Padre Cantalamessa alla seconda predica di Quaresima: la Chiesa predichi il Vangelo
con la carità evitando le "chiacchiere profane"
“Parlare come con parole di Dio”. È stato questo il tema della seconda predica di
Quaresima, pronunciata stamani da padre Raniero Cantalamessa, predicatore della
Casa Pontificia, alla presenza del Santo Padre. Nella cappella “Redemptoris Mater”,
il religioso francescano ha messo in guardia dai “falsi profeti” che pronunciano “parole
inutili”, non ispirate da Dio. Il servizio di Isabella Piro:
“Di
ogni parola inutile, gli uomini renderanno conto nel giorno del giudizio” (Mt 12,36):
il versetto del Vangelo di Matteo ha offerto lo spunto a tutta la predica di Padre
Cantalamessa. Ricordando che il vero predicatore è colui che non predica se stesso,
ma Cristo Gesù, il frate cappuccino ha messo in guardia dalle parole inutili ed inefficaci:
“La parola inutile, di cui gli uomini dovranno rendere conto nel giorno
del giudizio, non è ogni e qualsiasi parola inutile; è la parola inutile, vuota, pronunciata
da colui che dovrebbe invece pronunciare le 'energiche parole di Dio'. È, insomma,
la parola del falso profeta, che non riceve la parola da Dio e tuttavia induce gli
altri a credere che sia parola di Dio”. Di qui, il richiamo
a tutti gli uomini di Chiesa perché non stravolgano la verità della parola di Dio:
"[Gli] uomini che dovranno rendere conto di ogni parola inutile
sono gli uomini di Chiesa; siamo noi predicatori della parola di Dio. I falsi profeti
non sono soltanto coloro che di tanto in tanto spargono eresie; sono anche coloro
che 'falsificano la parola di Dio. (…) I falsi profeti sono coloro che non presentano
la parola di Dio nella sua purezza, ma la diluiscono ed estenuano in mille parole
umane che escono dal loro cuore”. In un’umanità “malata
di chiasso”, ha continuato padre Cantalamessa, è necessario un “digiuno di parole”

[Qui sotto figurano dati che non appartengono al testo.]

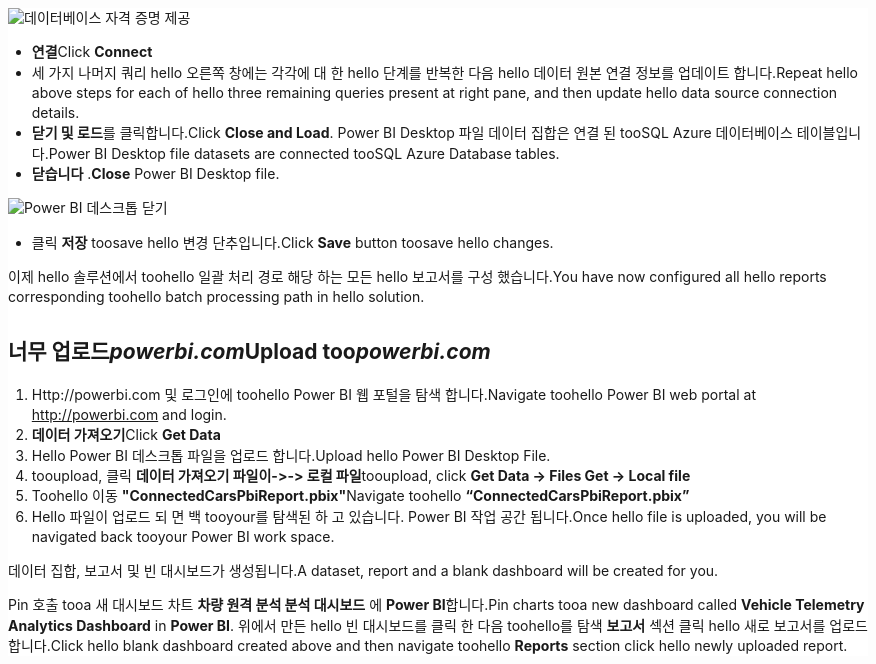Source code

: ![데이터베이스 자격 증명 제공](./media/cortana-analytics-playbook-vehicle-telemetry-powerbi-dashboard/13-provide-database-credentials.png)

* <span data-ttu-id="a3e8f-320">**연결**</span><span class="sxs-lookup"><span data-stu-id="a3e8f-320">Click **Connect**</span></span>
* <span data-ttu-id="a3e8f-321">세 가지 나머지 쿼리 hello 오른쪽 창에는 각각에 대 한 hello 단계를 반복한 다음 hello 데이터 원본 연결 정보를 업데이트 합니다.</span><span class="sxs-lookup"><span data-stu-id="a3e8f-321">Repeat hello above steps for each of hello three remaining queries present at right pane, and then update hello data source connection details.</span></span>
* <span data-ttu-id="a3e8f-322">**닫기 및 로드**를 클릭합니다.</span><span class="sxs-lookup"><span data-stu-id="a3e8f-322">Click **Close and Load**.</span></span> <span data-ttu-id="a3e8f-323">Power BI Desktop 파일 데이터 집합은 연결 된 tooSQL Azure 데이터베이스 테이블입니다.</span><span class="sxs-lookup"><span data-stu-id="a3e8f-323">Power BI Desktop file datasets are connected tooSQL Azure Database tables.</span></span>
* <span data-ttu-id="a3e8f-324">**닫습니다** .</span><span class="sxs-lookup"><span data-stu-id="a3e8f-324">**Close** Power BI Desktop file.</span></span>

![Power BI 데스크톱 닫기](./media/cortana-analytics-playbook-vehicle-telemetry-powerbi-dashboard/14-close-powerbi-desktop.png)

* <span data-ttu-id="a3e8f-326">클릭 **저장** toosave hello 변경 단추입니다.</span><span class="sxs-lookup"><span data-stu-id="a3e8f-326">Click **Save** button toosave hello changes.</span></span> 

<span data-ttu-id="a3e8f-327">이제 hello 솔루션에서 toohello 일괄 처리 경로 해당 하는 모든 hello 보고서를 구성 했습니다.</span><span class="sxs-lookup"><span data-stu-id="a3e8f-327">You have now configured all hello reports corresponding toohello batch processing path in hello solution.</span></span> 

## <a name="upload-toopowerbicom"></a><span data-ttu-id="a3e8f-328">너무 업로드*powerbi.com*</span><span class="sxs-lookup"><span data-stu-id="a3e8f-328">Upload too*powerbi.com*</span></span>
1. <span data-ttu-id="a3e8f-329">Http://powerbi.com 및 로그인에 toohello Power BI 웹 포털을 탐색 합니다.</span><span class="sxs-lookup"><span data-stu-id="a3e8f-329">Navigate toohello Power BI web portal at http://powerbi.com and login.</span></span>
2. <span data-ttu-id="a3e8f-330">**데이터 가져오기**</span><span class="sxs-lookup"><span data-stu-id="a3e8f-330">Click **Get Data**</span></span>  
3. <span data-ttu-id="a3e8f-331">Hello Power BI 데스크톱 파일을 업로드 합니다.</span><span class="sxs-lookup"><span data-stu-id="a3e8f-331">Upload hello Power BI Desktop File.</span></span>  
4. <span data-ttu-id="a3e8f-332">tooupload, 클릭 **데이터 가져오기 파일이->-> 로컬 파일**</span><span class="sxs-lookup"><span data-stu-id="a3e8f-332">tooupload, click **Get Data -> Files Get -> Local file**</span></span>  
5. <span data-ttu-id="a3e8f-333">Toohello 이동 **"**ConnectedCarsPbiReport.pbix**"**</span><span class="sxs-lookup"><span data-stu-id="a3e8f-333">Navigate toohello **“**ConnectedCarsPbiReport.pbix**”**</span></span>  
6. <span data-ttu-id="a3e8f-334">Hello 파일이 업로드 되 면 백 tooyour를 탐색된 하 고 있습니다. Power BI 작업 공간 됩니다.</span><span class="sxs-lookup"><span data-stu-id="a3e8f-334">Once hello file is uploaded, you will be navigated back tooyour Power BI work space.</span></span>  

<span data-ttu-id="a3e8f-335">데이터 집합, 보고서 및 빈 대시보드가 생성됩니다.</span><span class="sxs-lookup"><span data-stu-id="a3e8f-335">A dataset, report and a blank dashboard will be created for you.</span></span>  

<span data-ttu-id="a3e8f-336">Pin 호출 tooa 새 대시보드 차트 **차량 원격 분석 분석 대시보드** 에 **Power BI**합니다.</span><span class="sxs-lookup"><span data-stu-id="a3e8f-336">Pin charts tooa new dashboard called **Vehicle Telemetry Analytics Dashboard** in **Power BI**.</span></span> <span data-ttu-id="a3e8f-337">위에서 만든 hello 빈 대시보드를 클릭 한 다음 toohello를 탐색 **보고서** 섹션 클릭 hello 새로 보고서를 업로드 합니다.</span><span class="sxs-lookup"><span data-stu-id="a3e8f-337">Click hello blank dashboard created above and then navigate toohello **Reports** section click hello newly uploaded report.</span></span>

e la Chiesa stessa deve evitare le “chiacchiere profane” che non hanno attinenza con
la sua missione, “paglia di parole inutili” che finiscono solo per riempire i giornali.
Importante poi evitare il rischio di strumentalizzazione del Vangelo:
“Quando
un uditorio è così predeterminato da condizionamenti psicologici, sindacali, politici
o passionali, da rendere, in partenza, impossibile non dire ciò che esso si aspetta
e non dare ad esso completamente ragione su tutto; quando non c'è alcuna speranza
di poter portare gli ascoltatori a quel punto in cui è possibile dire loro: 'Convertitevi
e credete!', allora è bene non proclamare affatto la parola di Dio perché essa non
sia strumentalizzata per fini di parte e, quindi, tradita. È meglio, in altre parole,
rinunciare a fare un annuncio vero e proprio, limitandosi, semmai, ad ascoltare, a
cercare di capire e prendere parte alle ansie e alle sofferenze della gente, predicando
piuttosto con la presenza e con la carità il Vangelo del regno”. Il
vero predicatore, allora, ha aggiunto Padre Cantalamessa, è colui che sottomette l’esperienza
umana alla parola di Dio, ponendola al suo servizio. E questo significa “parlare in
Cristo”, parlare “come con parole di Dio”:
“Non vuol dire certo ripetere
materialmente e solo le parole pronunciate da Cristo e da Dio nella Scrittura. Vuol
dire che l’ispirazione di fondo, il pensiero che 'informa' e sorregge tutto il resto
deve venire da Dio, non dall’uomo. L’annunciatore deve essere 'mosso da Dio' e parlare
come in sua presenza”. Infine, il predicatore pontificio ha
invitato i religiosi a pregare sempre prima di dedicarsi alla stesura di un’omelia,
poiché solo in questo modo si può fare propria la parola di Dio, quella che tocca
il cuore e conduce più di un ascoltatore al confessionale.